初秋时节,一场突如其来的时疫如同阴霾,笼罩了这座凡间城池。起初只是零星几人发热咳嗽,不过旬日,便迅速蔓延开来,病者众,且病情凶险,高烧不退,咳血不止,城中郎中也束手无策,一时间人心惶惶,药铺门前排起长队,哀声不绝。
南北酒楼的生意自然也冷清了不少。张南竹和绾绾站在柜台后,看着门外稀疏的行人,以及偶尔抬过的、盖着白布的担架,眉头不展。
“这瘟疫……来得蹊跷。”绾绾低声说道,她魔魂敏锐,能察觉到这病气中夹杂着一丝源自地底阴脉的秽气,非纯粹天灾。
张南竹点了点头,他的太初道基对天地气机变化更为敏感。“水源有问题。”他目光投向城西那条穿城而过的清河方向,“浊气自水脉而来,侵蚀凡人躯壳。”
他们本可置身事外,以他们的修为,百毒不侵,万邪不近。但看着那些在病痛中挣扎的凡人,看着邻里街坊脸上的恐惧与无助,看着昔日热闹的街道变得萧条,两人都无法做到无动于衷。

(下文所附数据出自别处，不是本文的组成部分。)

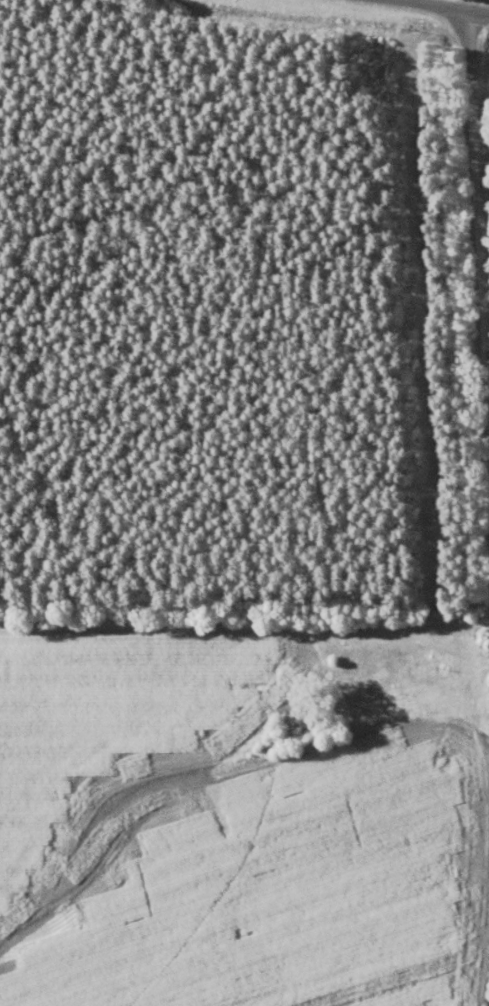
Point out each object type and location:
road: (448, 5)
road: (478, 215)
road: (390, 636)

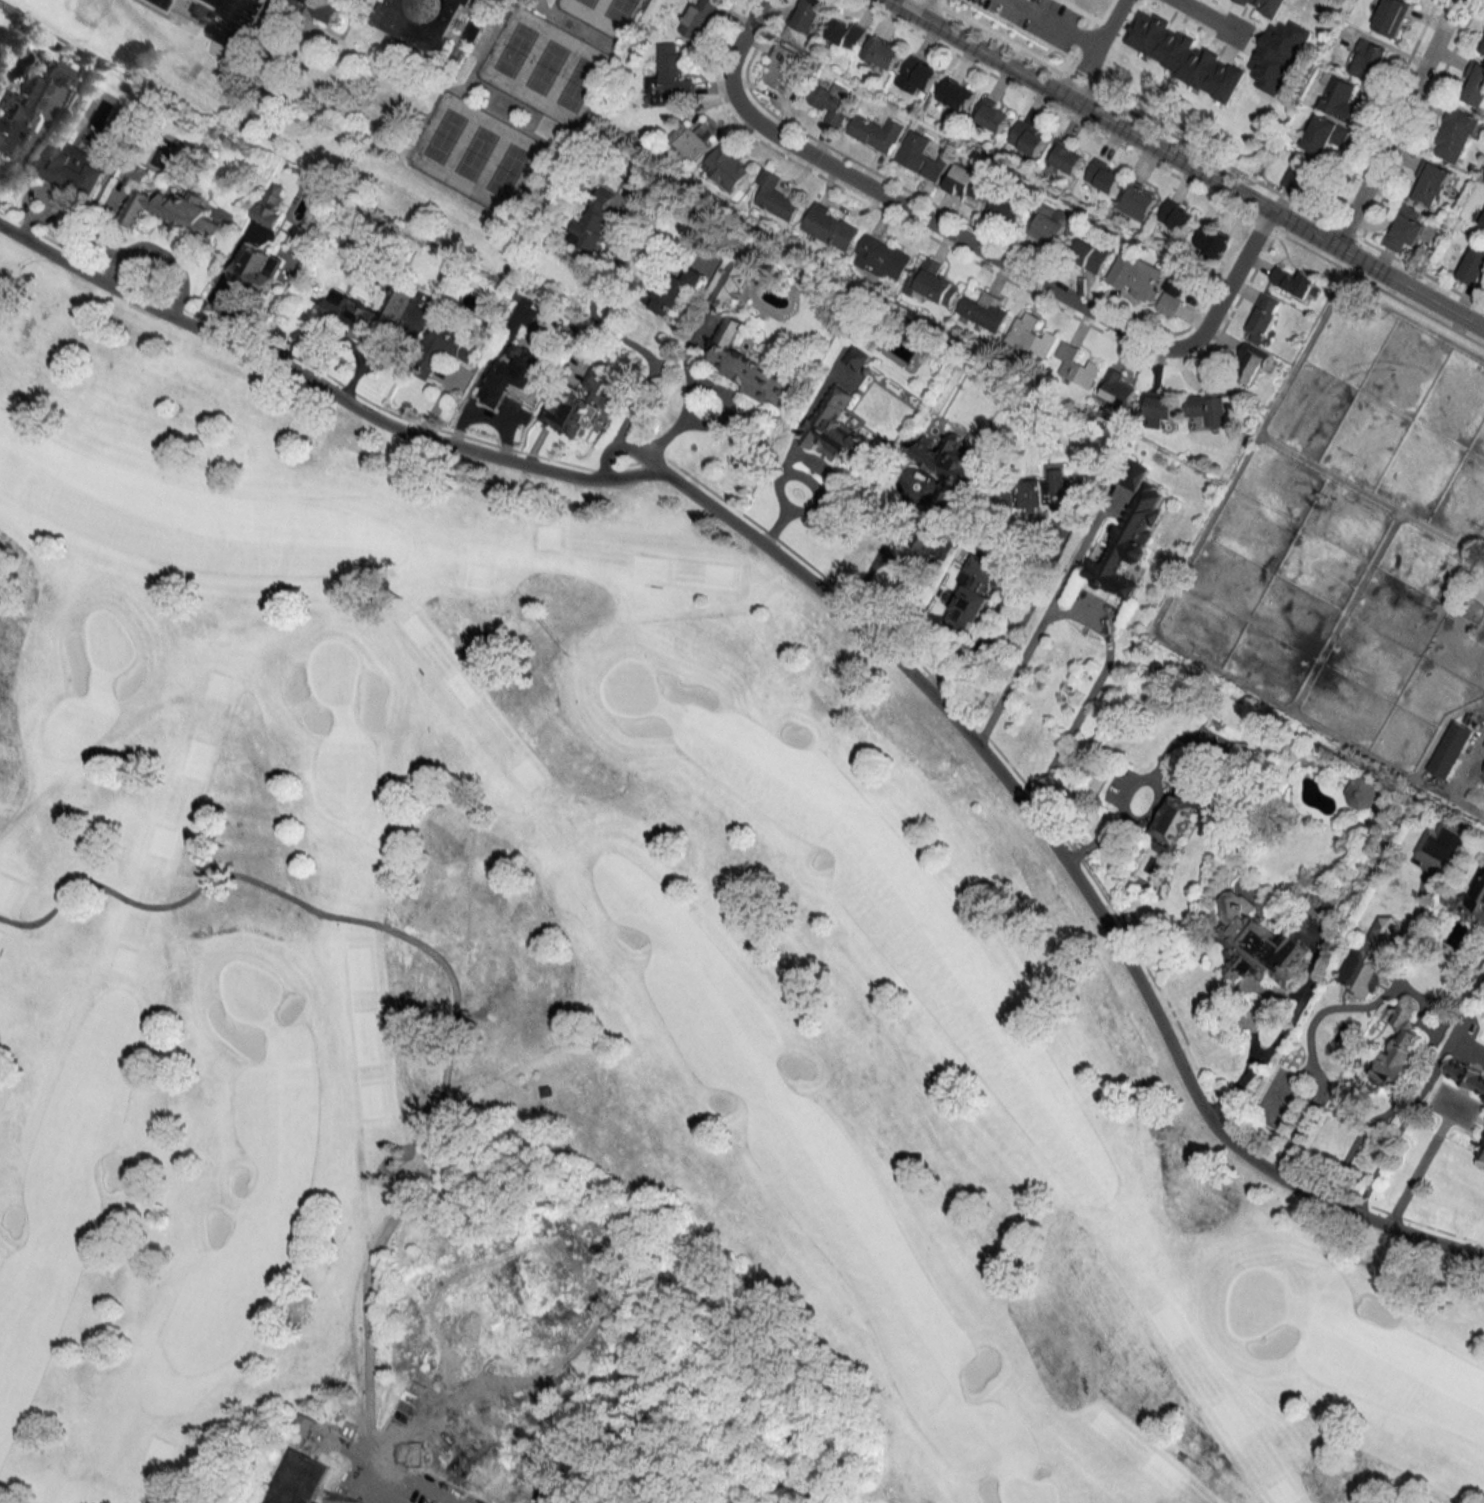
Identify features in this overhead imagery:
road: (890, 1)
building: (1265, 6)
building: (322, 8)
road: (925, 9)
park: (604, 14)
building: (808, 16)
road: (1210, 16)
building: (1391, 17)
building: (700, 18)
building: (230, 21)
building: (420, 21)
road: (1055, 24)
building: (473, 32)
building: (847, 33)
road: (1097, 50)
building: (1483, 51)
building: (884, 53)
building: (1279, 54)
building: (1184, 56)
building: (1368, 60)
park: (542, 66)
building: (785, 69)
building: (918, 75)
building: (671, 79)
building: (1475, 85)
building: (956, 94)
building: (1341, 99)
building: (830, 103)
building: (26, 107)
building: (993, 114)
road: (1395, 124)
building: (878, 132)
building: (1455, 134)
building: (1325, 135)
building: (1028, 138)
building: (692, 141)
park: (475, 153)
building: (922, 156)
building: (1066, 156)
road: (1185, 163)
building: (727, 167)
building: (73, 168)
building: (134, 172)
building: (1104, 176)
building: (1305, 177)
building: (967, 182)
building: (1432, 184)
building: (778, 200)
building: (1138, 200)
building: (270, 205)
building: (1007, 206)
building: (175, 207)
building: (1177, 216)
building: (596, 221)
building: (1483, 222)
building: (832, 227)
building: (1050, 227)
building: (1405, 228)
building: (1218, 243)
road: (977, 248)
building: (884, 256)
building: (1090, 256)
building: (256, 267)
building: (1474, 267)
building: (1138, 276)
building: (934, 282)
building: (1295, 282)
building: (732, 283)
building: (672, 291)
building: (983, 310)
building: (365, 312)
building: (1263, 318)
building: (1031, 335)
building: (455, 345)
road: (644, 353)
building: (856, 358)
building: (1250, 363)
building: (1077, 366)
building: (749, 367)
building: (511, 379)
building: (1116, 389)
building: (1209, 404)
building: (1160, 405)
building: (573, 415)
road: (725, 418)
building: (838, 430)
road: (617, 444)
building: (947, 466)
building: (1131, 474)
road: (789, 479)
building: (1048, 493)
road: (887, 541)
building: (936, 544)
building: (1128, 544)
building: (974, 590)
road: (841, 607)
road: (1097, 625)
road: (974, 649)
road: (397, 661)
road: (1479, 744)
building: (1447, 749)
building: (1483, 767)
building: (1483, 777)
building: (1362, 794)
building: (1182, 805)
road: (1153, 809)
building: (1443, 844)
building: (1470, 901)
building: (1256, 943)
road: (451, 994)
building: (1349, 995)
park: (567, 1026)
road: (1263, 1058)
building: (1396, 1059)
road: (1314, 1070)
building: (1463, 1073)
road: (1363, 1130)
building: (1481, 1147)
road: (1421, 1160)
building: (1482, 1160)
road: (1218, 1365)
building: (301, 1430)
building: (298, 1479)
road: (382, 1492)
road: (378, 1502)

“管不管?”绾绾看向张南竹,魔瞳中并非冷漠,而是询问。
张南竹没有犹豫,轻轻吐出两个字:“救人。”
是夜,月黑风高。
两道身影出现在了清河上游,那浊气最为浓郁的源头处。正是张南竹与绾绾。
张南竹立于河岸,双手虚按河面,那磅礴浩瀚的太初之力已如同无形的网,沉入河底,笼罩了整个河床。力量所及,那混杂在水流中的阴秽浊气,如同遇到了克星,被丝丝缕缕的抽取,在太初之力的包容与转化下,化为最纯净的水灵之气,反哺河流。原本带着一丝腥浊的河水,以肉眼可见的速度变得清澈、甘洌。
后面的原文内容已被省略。